● **Task requirements**: Beginning with the first line below, please restate each line exactly, down to and including the line containing "pouf: present [388,581,480,641]".

● **The data**:
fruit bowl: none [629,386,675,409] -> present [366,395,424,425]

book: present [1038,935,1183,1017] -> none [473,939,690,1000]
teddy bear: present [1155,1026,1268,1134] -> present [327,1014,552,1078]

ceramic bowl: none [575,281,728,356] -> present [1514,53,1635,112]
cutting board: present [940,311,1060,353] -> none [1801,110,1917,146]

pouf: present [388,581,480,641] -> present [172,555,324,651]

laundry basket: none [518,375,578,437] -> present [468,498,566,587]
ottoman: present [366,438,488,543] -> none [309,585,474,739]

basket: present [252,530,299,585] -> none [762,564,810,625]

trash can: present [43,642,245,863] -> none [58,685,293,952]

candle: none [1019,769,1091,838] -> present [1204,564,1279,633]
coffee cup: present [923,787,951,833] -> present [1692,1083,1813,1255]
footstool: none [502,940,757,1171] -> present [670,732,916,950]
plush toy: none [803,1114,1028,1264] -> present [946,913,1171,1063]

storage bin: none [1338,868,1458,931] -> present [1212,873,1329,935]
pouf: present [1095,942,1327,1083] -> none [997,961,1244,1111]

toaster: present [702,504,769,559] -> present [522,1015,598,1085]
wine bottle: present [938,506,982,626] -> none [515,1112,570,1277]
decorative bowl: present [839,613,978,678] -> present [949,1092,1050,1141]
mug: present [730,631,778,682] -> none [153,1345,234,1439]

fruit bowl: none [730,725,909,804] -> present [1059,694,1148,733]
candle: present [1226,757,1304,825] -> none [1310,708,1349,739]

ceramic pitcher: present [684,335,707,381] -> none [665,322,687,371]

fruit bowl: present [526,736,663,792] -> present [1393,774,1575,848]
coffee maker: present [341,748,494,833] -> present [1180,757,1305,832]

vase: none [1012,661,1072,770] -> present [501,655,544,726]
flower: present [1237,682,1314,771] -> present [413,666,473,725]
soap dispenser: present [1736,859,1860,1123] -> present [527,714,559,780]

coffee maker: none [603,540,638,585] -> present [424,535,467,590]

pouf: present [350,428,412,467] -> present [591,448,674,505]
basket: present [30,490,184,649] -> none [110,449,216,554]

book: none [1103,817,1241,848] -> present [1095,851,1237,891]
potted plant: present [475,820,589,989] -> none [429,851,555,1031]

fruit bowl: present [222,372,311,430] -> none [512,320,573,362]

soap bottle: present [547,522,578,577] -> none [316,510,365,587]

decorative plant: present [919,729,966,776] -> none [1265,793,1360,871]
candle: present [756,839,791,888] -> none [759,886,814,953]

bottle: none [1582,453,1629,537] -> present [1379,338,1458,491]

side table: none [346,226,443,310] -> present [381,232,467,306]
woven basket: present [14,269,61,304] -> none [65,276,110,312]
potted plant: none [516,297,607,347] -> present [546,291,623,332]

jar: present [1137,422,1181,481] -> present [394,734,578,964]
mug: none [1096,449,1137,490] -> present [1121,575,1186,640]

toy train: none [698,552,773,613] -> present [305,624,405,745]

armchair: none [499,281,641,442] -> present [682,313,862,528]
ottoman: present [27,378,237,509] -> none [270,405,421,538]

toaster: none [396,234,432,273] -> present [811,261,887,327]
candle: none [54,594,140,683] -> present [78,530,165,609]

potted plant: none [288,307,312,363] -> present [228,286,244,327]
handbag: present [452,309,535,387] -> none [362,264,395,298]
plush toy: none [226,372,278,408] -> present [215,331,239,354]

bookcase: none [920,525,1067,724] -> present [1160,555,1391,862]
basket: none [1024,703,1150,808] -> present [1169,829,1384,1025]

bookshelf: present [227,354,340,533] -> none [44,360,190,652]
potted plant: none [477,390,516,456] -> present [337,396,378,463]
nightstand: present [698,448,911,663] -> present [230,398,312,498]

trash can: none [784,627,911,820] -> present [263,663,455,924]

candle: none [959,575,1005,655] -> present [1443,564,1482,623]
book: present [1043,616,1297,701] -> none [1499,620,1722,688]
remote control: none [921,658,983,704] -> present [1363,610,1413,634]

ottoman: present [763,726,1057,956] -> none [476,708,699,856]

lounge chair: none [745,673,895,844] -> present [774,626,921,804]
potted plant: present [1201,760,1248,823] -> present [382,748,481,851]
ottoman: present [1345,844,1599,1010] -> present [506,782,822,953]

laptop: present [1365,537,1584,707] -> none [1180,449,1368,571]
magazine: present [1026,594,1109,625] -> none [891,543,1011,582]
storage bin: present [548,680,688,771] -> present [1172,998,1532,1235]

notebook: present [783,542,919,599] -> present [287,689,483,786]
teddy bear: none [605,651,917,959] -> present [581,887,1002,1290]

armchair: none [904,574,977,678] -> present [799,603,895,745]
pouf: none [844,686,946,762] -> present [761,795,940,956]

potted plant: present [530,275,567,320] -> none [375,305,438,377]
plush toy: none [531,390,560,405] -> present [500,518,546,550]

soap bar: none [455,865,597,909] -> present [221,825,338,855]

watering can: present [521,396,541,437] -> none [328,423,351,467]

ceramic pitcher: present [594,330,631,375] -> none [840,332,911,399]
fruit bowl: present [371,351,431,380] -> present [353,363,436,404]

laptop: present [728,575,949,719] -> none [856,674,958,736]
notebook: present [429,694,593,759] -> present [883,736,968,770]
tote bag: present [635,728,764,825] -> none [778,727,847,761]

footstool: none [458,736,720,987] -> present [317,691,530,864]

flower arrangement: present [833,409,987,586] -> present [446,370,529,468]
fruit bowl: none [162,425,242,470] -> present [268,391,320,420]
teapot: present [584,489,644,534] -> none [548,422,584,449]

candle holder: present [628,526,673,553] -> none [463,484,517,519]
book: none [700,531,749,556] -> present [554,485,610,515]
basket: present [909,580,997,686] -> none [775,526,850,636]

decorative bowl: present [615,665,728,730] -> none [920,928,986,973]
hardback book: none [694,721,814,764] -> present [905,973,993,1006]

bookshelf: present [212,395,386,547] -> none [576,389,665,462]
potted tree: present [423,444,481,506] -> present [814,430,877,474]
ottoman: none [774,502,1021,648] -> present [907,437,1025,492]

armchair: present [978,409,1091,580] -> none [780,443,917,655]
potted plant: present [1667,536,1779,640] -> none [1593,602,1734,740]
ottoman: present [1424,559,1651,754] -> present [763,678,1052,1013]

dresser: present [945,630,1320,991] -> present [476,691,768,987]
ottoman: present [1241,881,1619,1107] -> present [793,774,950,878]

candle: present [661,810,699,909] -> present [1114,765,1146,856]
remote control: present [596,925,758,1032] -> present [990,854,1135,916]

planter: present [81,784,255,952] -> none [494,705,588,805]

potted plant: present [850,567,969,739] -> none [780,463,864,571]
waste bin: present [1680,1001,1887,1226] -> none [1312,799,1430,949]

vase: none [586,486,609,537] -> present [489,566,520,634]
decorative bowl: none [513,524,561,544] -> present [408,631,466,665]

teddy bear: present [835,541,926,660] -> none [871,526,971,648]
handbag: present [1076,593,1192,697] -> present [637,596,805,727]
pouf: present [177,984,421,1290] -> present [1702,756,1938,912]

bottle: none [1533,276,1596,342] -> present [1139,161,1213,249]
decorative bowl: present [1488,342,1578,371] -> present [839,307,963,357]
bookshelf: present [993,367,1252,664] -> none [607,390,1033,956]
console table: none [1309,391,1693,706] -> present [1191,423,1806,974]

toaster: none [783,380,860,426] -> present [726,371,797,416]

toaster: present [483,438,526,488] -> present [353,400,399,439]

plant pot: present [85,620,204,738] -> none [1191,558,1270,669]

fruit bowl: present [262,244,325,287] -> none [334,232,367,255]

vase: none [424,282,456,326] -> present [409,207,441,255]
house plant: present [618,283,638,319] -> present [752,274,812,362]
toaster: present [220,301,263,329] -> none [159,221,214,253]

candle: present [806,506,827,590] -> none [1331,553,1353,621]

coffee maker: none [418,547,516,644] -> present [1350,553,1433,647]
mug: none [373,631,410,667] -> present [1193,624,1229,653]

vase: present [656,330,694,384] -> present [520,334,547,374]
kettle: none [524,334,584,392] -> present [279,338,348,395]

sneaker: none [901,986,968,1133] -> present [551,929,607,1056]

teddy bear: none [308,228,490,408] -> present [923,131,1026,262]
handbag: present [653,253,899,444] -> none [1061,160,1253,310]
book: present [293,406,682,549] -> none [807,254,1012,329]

● **Response to the exercise**:
fruit bowl: none [629,386,675,409] -> present [366,395,424,425]

book: present [1038,935,1183,1017] -> none [473,939,690,1000]
teddy bear: present [1155,1026,1268,1134] -> present [327,1014,552,1078]

ceramic bowl: none [575,281,728,356] -> present [1514,53,1635,112]
cutting board: present [940,311,1060,353] -> none [1801,110,1917,146]

pouf: present [388,581,480,641] -> present [172,555,324,651]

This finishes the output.